Hat also Jelzin, die Demokratie, die Reformbewegung in Rußland gewonnen? Wer nur auf das Referendum setzte, ist jetzt kaum schlauer. Wer glaubte, die Russen könnten mit einem Federstrich etwas völlig Neues herbeizaubern, ist ein Illusionist. Ernüchternd muß man festhalten, daß der Stimmbürger eigentlich gemeint hat, man sollte so wie bisher weitermachen. Jelzin ist zwar bestätigt, der Kongreß aber nicht ins Out geschickt worden.

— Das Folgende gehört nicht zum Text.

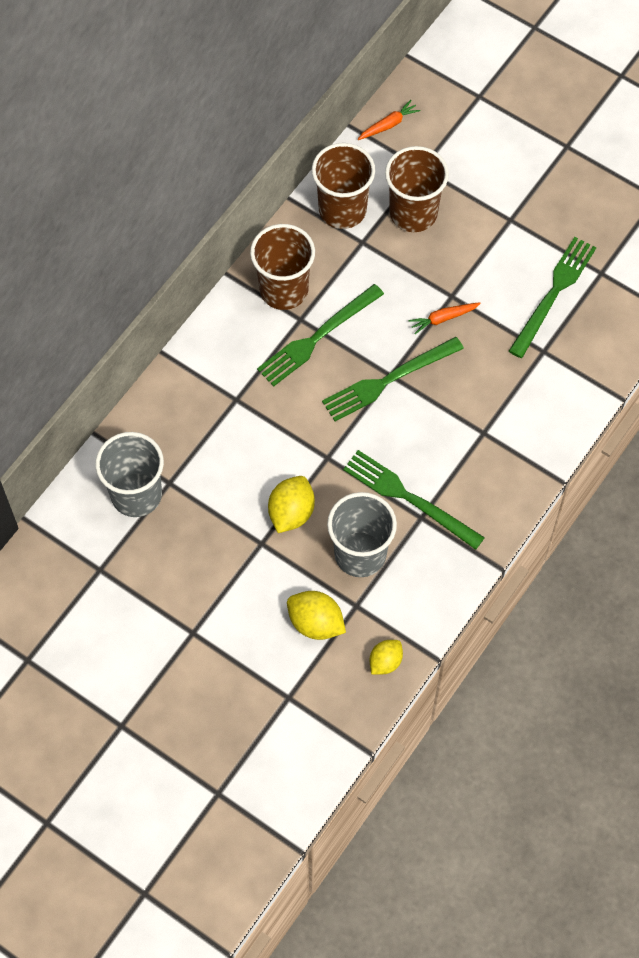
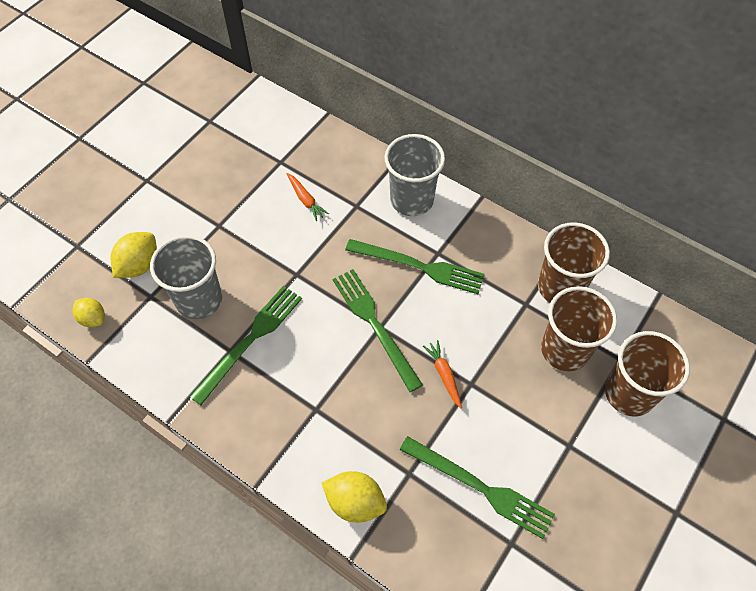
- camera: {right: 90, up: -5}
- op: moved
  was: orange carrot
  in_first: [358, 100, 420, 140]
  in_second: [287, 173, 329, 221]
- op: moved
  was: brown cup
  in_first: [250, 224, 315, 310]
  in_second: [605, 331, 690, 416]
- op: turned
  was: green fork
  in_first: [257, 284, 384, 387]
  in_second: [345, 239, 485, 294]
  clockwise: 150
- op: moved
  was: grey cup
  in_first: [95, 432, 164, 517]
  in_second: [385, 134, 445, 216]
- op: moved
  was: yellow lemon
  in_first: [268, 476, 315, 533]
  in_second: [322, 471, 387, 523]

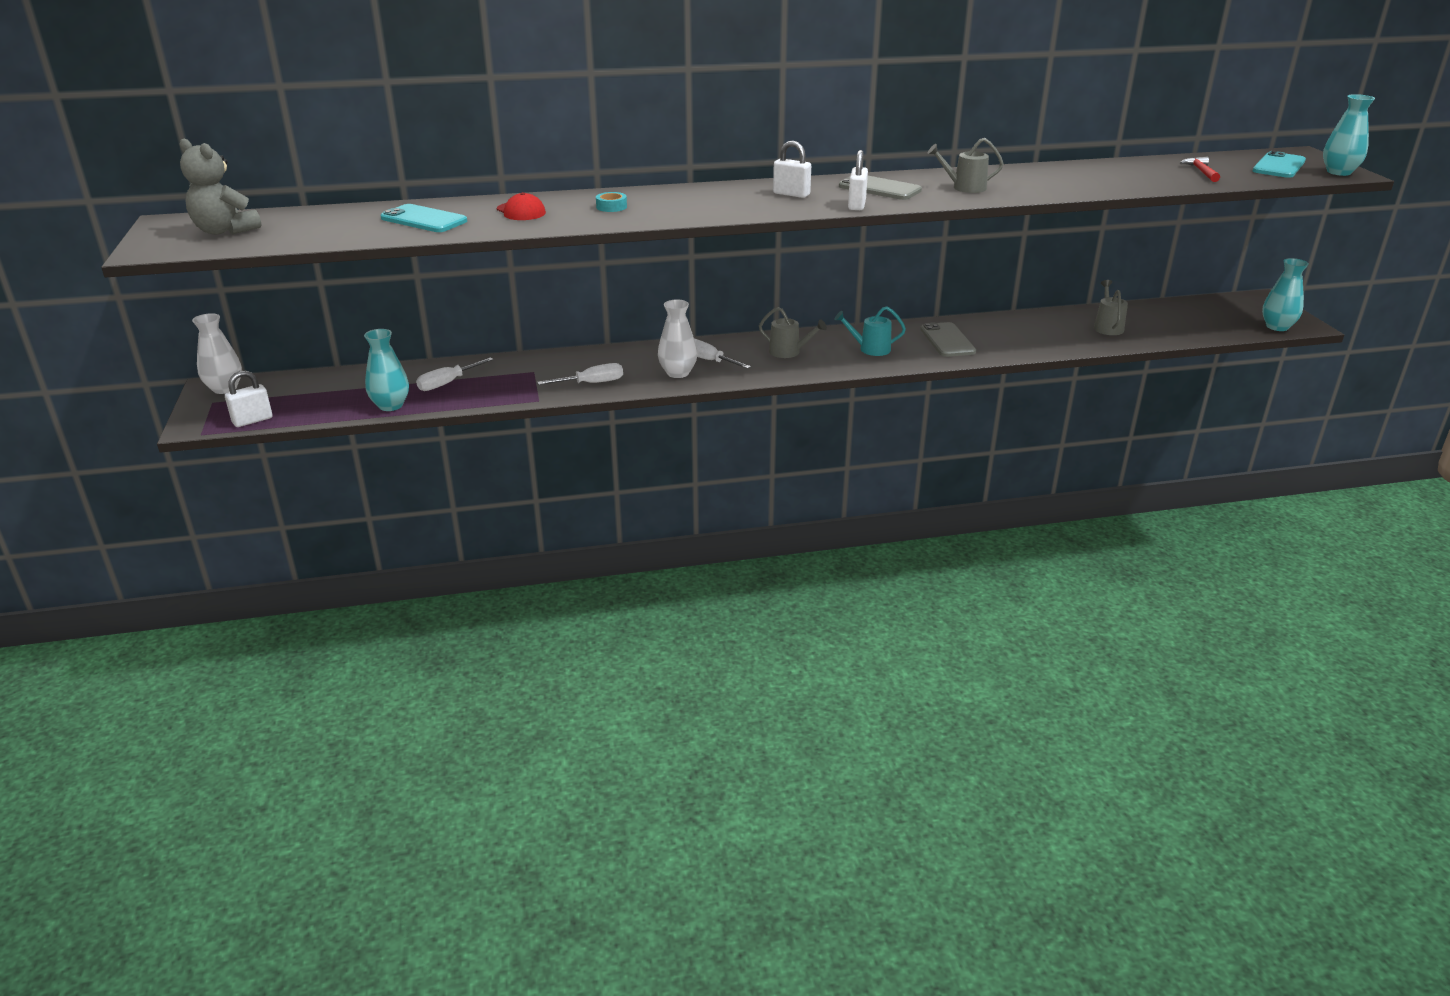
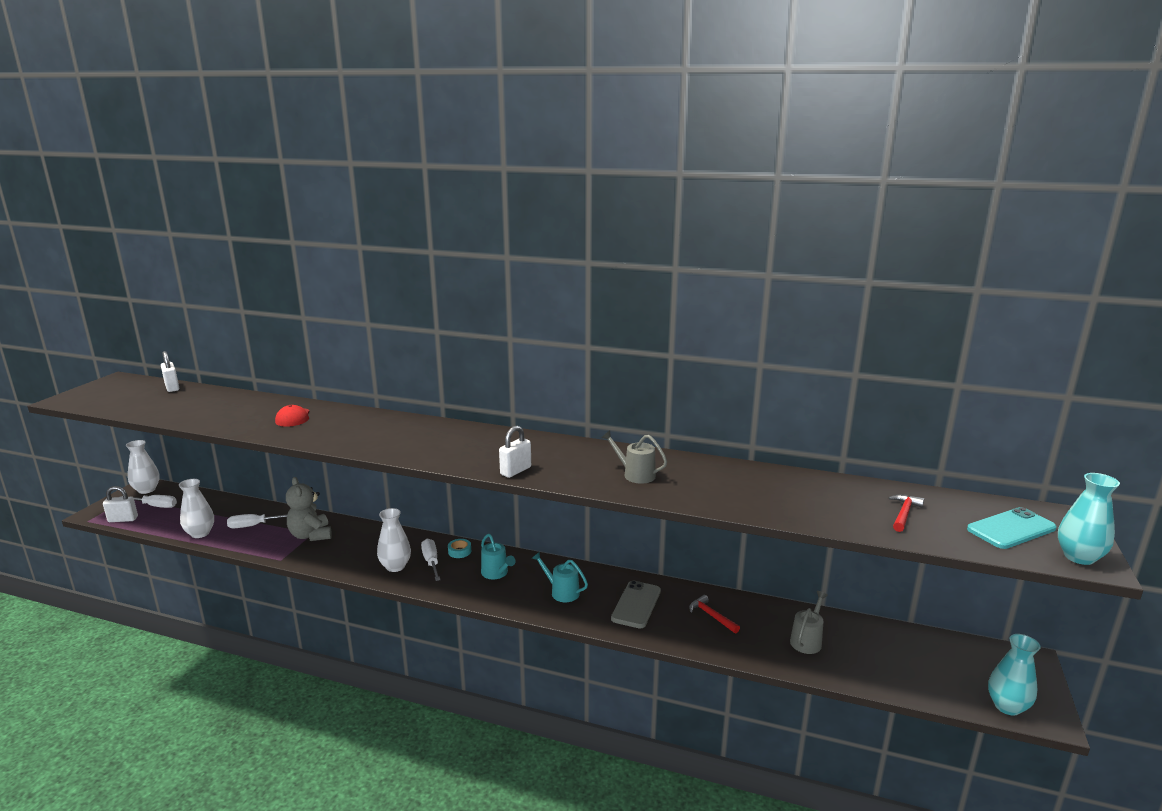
- camera: {right: 30, up: -10}
- op: moved
  was: grey teddy bear
  in_first: [180, 139, 262, 235]
  in_second: [286, 477, 332, 541]
- op: moved
  was: white padlock
  in_first: [773, 141, 811, 198]
  in_second: [161, 351, 179, 392]
- op: removed
  was: grey phone
  in_first: [839, 176, 922, 200]
- op: moved
  was: turquoise tape
  in_first: [596, 192, 627, 212]
  in_second: [448, 539, 471, 558]
- op: removed
  was: turquoise phone
  in_first: [380, 204, 467, 232]
- op: recoloured
  was: grey watering can
  now: turquoise watering can
  in_first: [759, 307, 827, 358]
  in_second: [481, 534, 516, 579]
- op: recoloured
  was: turquoise vase
  now: white vase
  in_first: [364, 329, 409, 411]
  in_second: [179, 479, 214, 538]
- op: moved
  was: white screwdriver
  in_first: [537, 363, 623, 385]
  in_second: [120, 495, 177, 508]
- op: added
  now: red hammer
  in_second: [689, 595, 740, 633]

Rußland muß den demokratischen Umgang auf der politischen Ebene lernen, von heute auf morgen kann man die Vertreter der Nomenklatura nicht loswerden; diese Erfahrung haben auch die anderen osteuropäischen Reformstaaten gemacht, wenngleich viele schon etwas fortgeschrittenere Demokraten zu sein scheinen. Und wirtschaftlich läßt sich ein neues System, lassen sich neue Strukturen erst recht nicht mittels Gesetzen herbeidekretieren.
Die Polit-Szene in Moskau spiegelt diese Lage wider. Wenn es zu keinem revolutionären Umsturz kommt - und der ist von unten her momentan eher unwahrscheinlich -wird sich das Gerangel zwischen Präsidenten und Volkskongreß mindestens bis 1995, dem Jahr der Parlamentswahlen, fortsetzen. Aber vielleicht begreifen die Antipoden, daß sie sich ergänzen müssen?